Don Setiawan
Don Setiawan is a Senior Research Software Engineer at the University of Washington, eScience Institute, Scientific Software Engineering Center (SSEC). He has expertise in Python programming, web development, geospatial data analytics, and cloud-based data engineering. He is interested in building scalable, open software to facilitate scientific discovery across fields and enforce software best practices. He has been involved with various open-source software projects with Ocean Observatory Initiative (OOI), U.S. Integrated Ocean Observing System (IOOS), National Oceanic and Atmospheric Administration (NOAA), and National Aeronautics and Space Administration (NASA).
Sessions
Xarray provides data structures for multi-dimensional labeled arrays and a toolkit for scalable data analysis on large, complex datasets with many related variables. Xarray combines the convenience of labeled data structures inspired by Pandas with NumPy-like multi-dimensional arrays to provide an intuitive and scalable interface for scientific analysis. This hands-on tutorial focuses on intermediate and advanced workflows using complex real-world data. We encourage participants in this workshop to bring your own dataset as we will dedicate ample time to apply tutorial concepts to datasets of interest!
Generative AI systems built upon large language models (LLMs) have shown great promise as tools that enable people to access information through natural conversation. Scientists can benefit from the breakthroughs these systems enable to create advanced tools that will help accelerate their research outcomes. This tutorial will cover: (1) the basics of language models, (2) setting up the environment for using open source LLMs without the use of expensive compute resources needed for training or fine-tuning, (3) learning a technique like Retrieval-Augmented Generation (RAG) to optimize output of LLM, and (4) build a “production-ready” app to demonstrate how researchers could turn disparate knowledge bases into special purpose AI-powered tools. The right audience for our tutorial is scientists and research engineers who want to use LLMs for their work.
Water column sonar data collected by echosounders are essential for fisheries and marine ecosystem research, enabling the detection, classification, and quantification of fish and zooplankton from many different ocean observing platforms. However, the broad usage of these data has been hindered by the lack of modular software tools that allow flexible composition of data processing workflows that incorporate powerful analytical tools in the scientific Python ecosystem. We address this gap by developing Echostack, a suite of open-source Python software packages that leverage existing distributed computing and cloud-interfacing libraries to support intuitive and scalable data access, processing, and interpretation. These tools can be used individually or orchestrated together, which we demonstrate in example use cases for a fisheries acoustic-trawl survey.

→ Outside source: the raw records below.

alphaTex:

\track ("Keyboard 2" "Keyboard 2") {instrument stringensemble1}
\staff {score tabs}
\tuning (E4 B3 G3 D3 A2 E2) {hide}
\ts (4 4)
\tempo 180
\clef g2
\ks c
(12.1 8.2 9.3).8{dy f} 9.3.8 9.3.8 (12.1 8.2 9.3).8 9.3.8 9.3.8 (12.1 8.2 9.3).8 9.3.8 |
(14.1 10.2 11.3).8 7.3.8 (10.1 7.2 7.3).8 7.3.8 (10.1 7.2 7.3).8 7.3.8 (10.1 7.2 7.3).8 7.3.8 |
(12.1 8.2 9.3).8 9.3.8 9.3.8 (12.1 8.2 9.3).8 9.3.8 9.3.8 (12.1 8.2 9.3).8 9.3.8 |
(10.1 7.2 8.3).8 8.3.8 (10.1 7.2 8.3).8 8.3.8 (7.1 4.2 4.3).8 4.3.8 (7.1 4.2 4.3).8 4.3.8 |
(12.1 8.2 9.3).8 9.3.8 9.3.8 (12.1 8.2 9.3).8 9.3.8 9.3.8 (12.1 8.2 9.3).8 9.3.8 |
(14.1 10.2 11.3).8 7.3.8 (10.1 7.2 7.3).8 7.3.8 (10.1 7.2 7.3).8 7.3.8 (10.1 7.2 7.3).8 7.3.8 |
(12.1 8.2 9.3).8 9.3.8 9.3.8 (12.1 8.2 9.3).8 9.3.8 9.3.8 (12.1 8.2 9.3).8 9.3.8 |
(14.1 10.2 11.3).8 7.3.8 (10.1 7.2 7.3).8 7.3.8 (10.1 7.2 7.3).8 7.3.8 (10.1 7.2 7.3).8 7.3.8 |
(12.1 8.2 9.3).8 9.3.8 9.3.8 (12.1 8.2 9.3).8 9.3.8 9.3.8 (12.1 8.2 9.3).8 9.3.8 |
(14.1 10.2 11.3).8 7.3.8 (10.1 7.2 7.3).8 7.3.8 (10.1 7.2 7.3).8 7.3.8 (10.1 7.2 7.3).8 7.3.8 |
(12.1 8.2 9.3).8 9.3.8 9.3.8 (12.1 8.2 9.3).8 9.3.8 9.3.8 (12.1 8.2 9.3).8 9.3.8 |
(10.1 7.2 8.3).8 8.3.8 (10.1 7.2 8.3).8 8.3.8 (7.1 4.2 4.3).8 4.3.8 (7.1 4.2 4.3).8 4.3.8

We present Caustics, a tool to accelerate the analysis of gravitational lensing systems for the next generation of astronomical data. Caustics will enable precision measurements of dark matter properties, the expansion rate of the Universe, lensed black holes, the first stars, and more. In this talk I will discuss the benefits and challenges of how we used PyTorch (a differentiable and GPU accelerated scientific python package) to allow for fast development without sacrificing numerical performance. I will detail our development process as well as how we encourage users of all skill levels to engage with our documentation/tools.
With the influx of large data from multiple instruments and experiments, scientists are wrangling complex data pipelines that are context-dependent and non-reproducible. In this talk, we will share our experience leveraging the Prefect orchestration framework to allow scientists and data managers without cyberinfrastructure experience to execute complex data workflows on a variety of local and cloud platforms by editing existing recipes. We hope this will serve as a guide to others embarking on streamlining workflows through Prefect or simply wanting to see how modern orchestration tools can be applied in the scientific context.